Mesmo antes da última guerra, os pescadores de Gaza eram regularmente alvejados por canhoneiras israelenses caso se aventurassem no Mar Mediterrâneo além do permitido por Israel. Como os peixes mais próximos da costa são menores e menos abundantes, a renda média de um pescador em Gaza caiu mais da metade desde 2017.
Grande parte das terras agrícolas de Gaza ficou inacessível aos palestinos como resultado das ações de Israel após outubro de 2023.
E a infraestrutura necessária para a produção adequada de alimentos – estufas, terras aráveis, pomares, pecuária e instalações de produção de alimentos – foi destruída ou muito danificada.
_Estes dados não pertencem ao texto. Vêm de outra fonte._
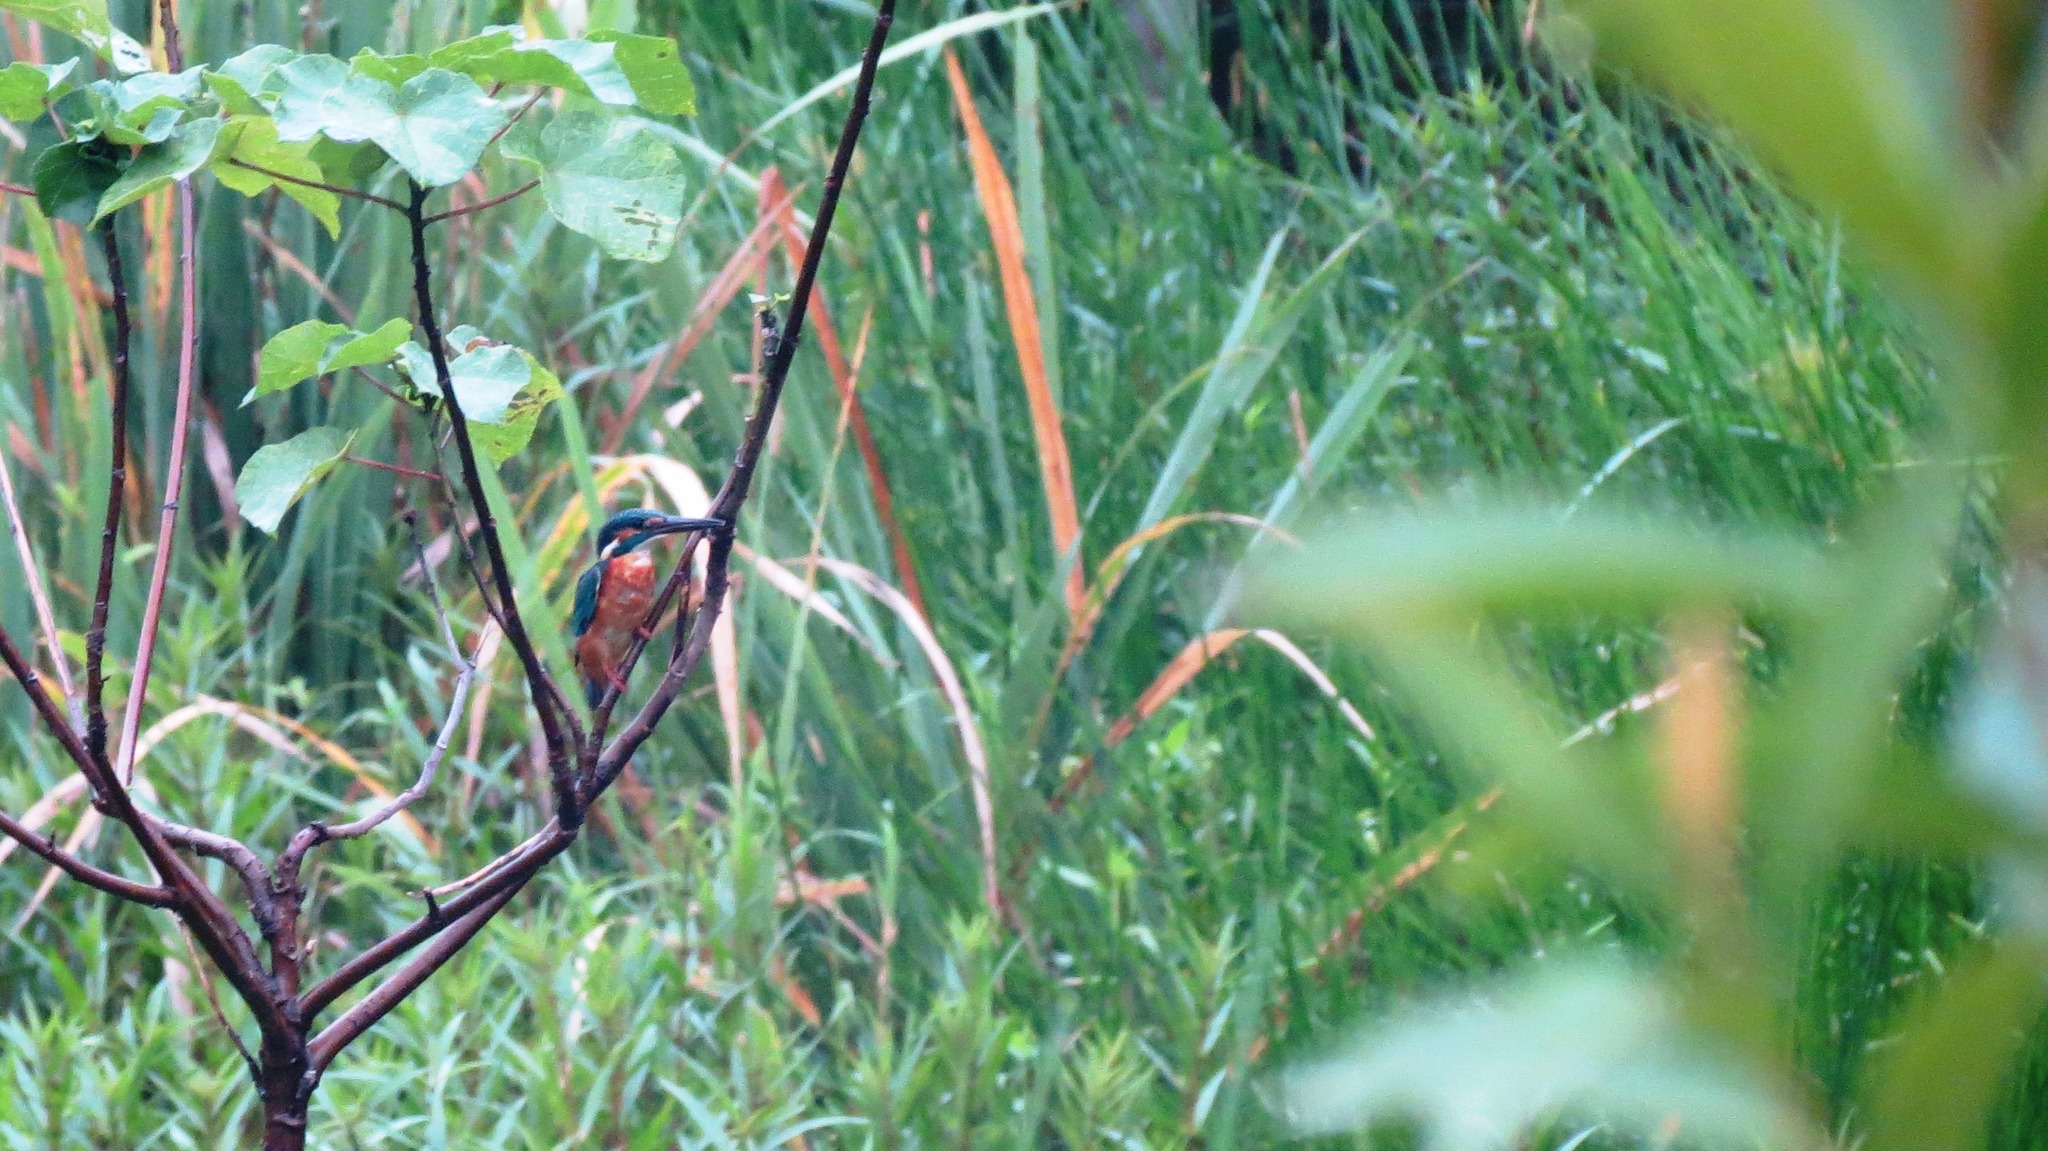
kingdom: Animalia
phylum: Chordata
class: Aves
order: Coraciiformes
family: Alcedinidae
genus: Alcedo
Os doadores internacionais hesitam em reconstruir as instalações, sabendo que não podem garantir que seu investimento durará mais do que alguns anos antes de ser bombardeado novamente.
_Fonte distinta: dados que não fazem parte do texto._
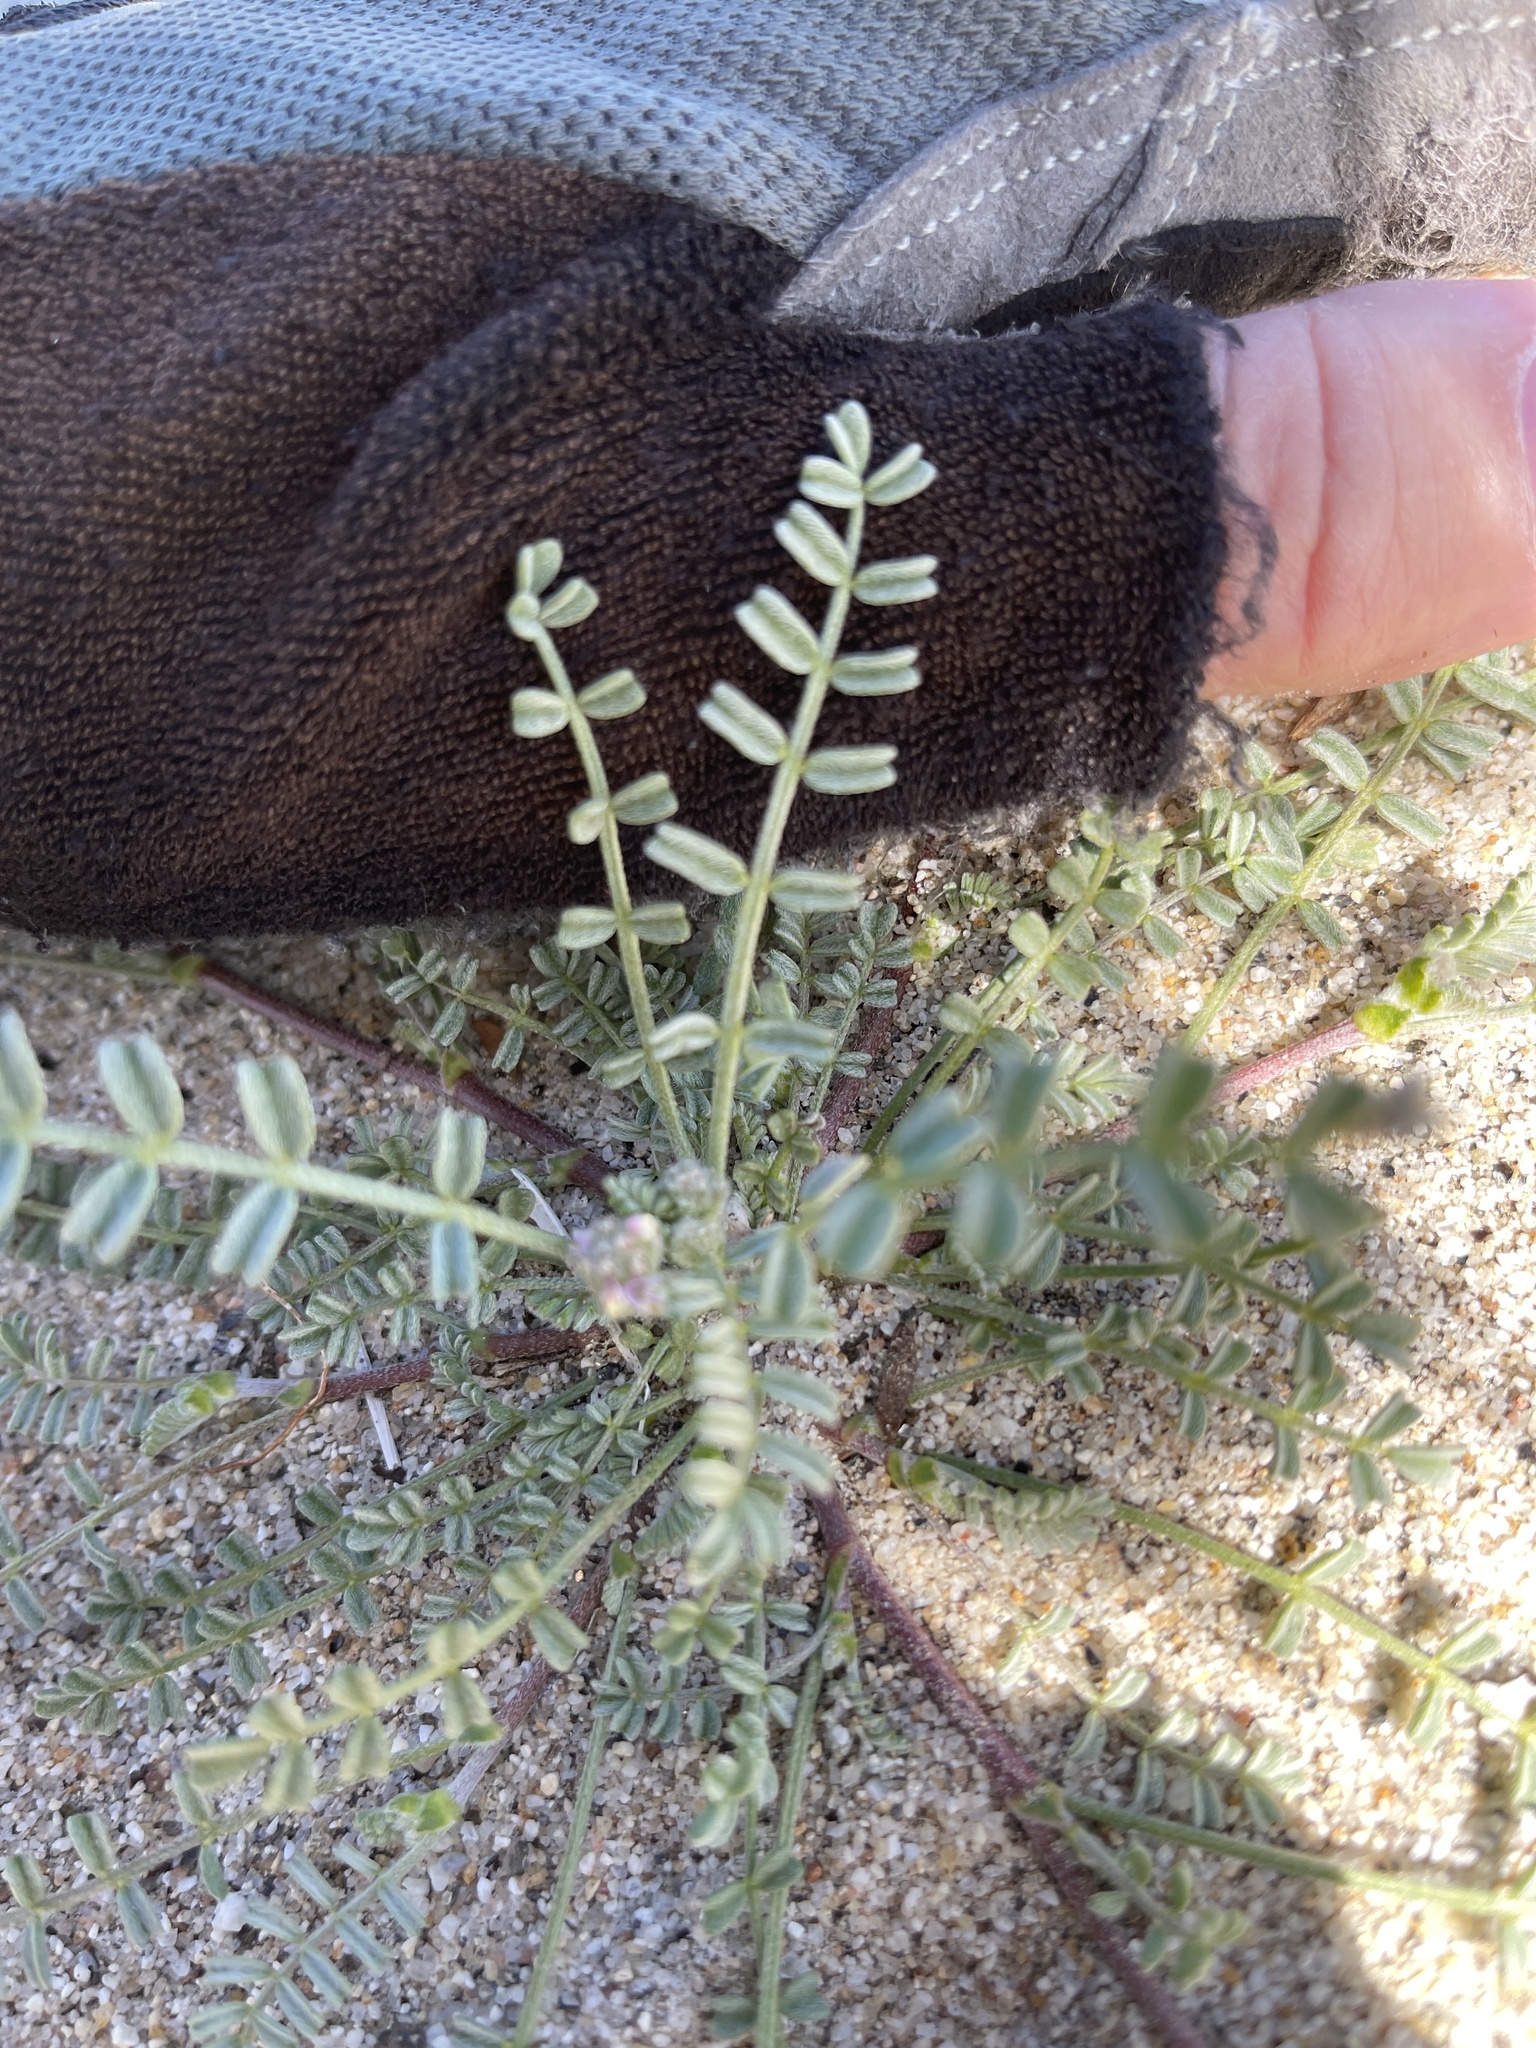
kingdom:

O último cerco em andamento apenas prejudicou ainda mais a capacidade de Gaza de ser autossuficiente em termos de alimentos. Em maio de 2025, quase 75% das terras cultiváveis haviam sido destruídas, juntamente com quantidades significativas de gado. Menos de um terço dos poços agrícolas usados para irrigação continuam funcionando.
A fome como arma de guerra
O uso da fome como arma é estritamente proibido pelas Convenções de Genebra, um conjunto de estatutos que regem as leis de guerra. A fome foi condenada pela Resolução 2417 da ONU, que condenou o uso da privação de alimentos e das necessidades básicas da população civil e obrigou as partes em conflito a garantir acesso humanitário total.
A Human Rights Watch já acusou Israel de usar a fome como arma de guerra, e a Anistia Internacional chamou o cerco mais recente de evidência de intenção genocida.
O governo israelense, por sua vez, continua a culpar o Hamas por qualquer perda de vida em Gaza e tem deixado cada vez mais claro seu objetivo de que os palestinos deixem Gaza por completo.
O primeiro-ministro israelense, Benjamin Netanyahu, disse publicamente que Israel estava permitindo a ajuda agora somente porque os aliados o estavam pressionando por causa de “imagens de fome em massa”. Essa postura sugere que Israel não aumentará em breve a ajuda além do que seu governo considera politicamente aceitável.
Embora haja mais evidências do que nunca de que Israel está usando alimentos como arma de guerra, também há, creio eu, amplas evidências de que essa era a realidade muito antes de 7 de outubro de 2023.
Nesse meio tempo, as implicações para os palestinos em Gaza nunca foram tão terríveis.
A Organização Mundial da Saúde já estima que 57 crianças morreram de desnutrição somente desde o início do bloqueio de 2 de março de 2025.
É certo que mais mortes virão. Em 12 de maio, a Classificação da Fase de Segurança Alimentar Integrada, um sistema global criado para rastrear a insegurança alimentar, divulgou um relatório alarmante sobre as projeções de insegurança alimentar em Gaza.
O relatório alertou que, até setembro de 2025, meio milhão de pessoas em Gaza – 1 em cada 5 da população – enfrentará a fome e que toda a população sofrerá insegurança alimentar aguda em nível de crise, ou pior.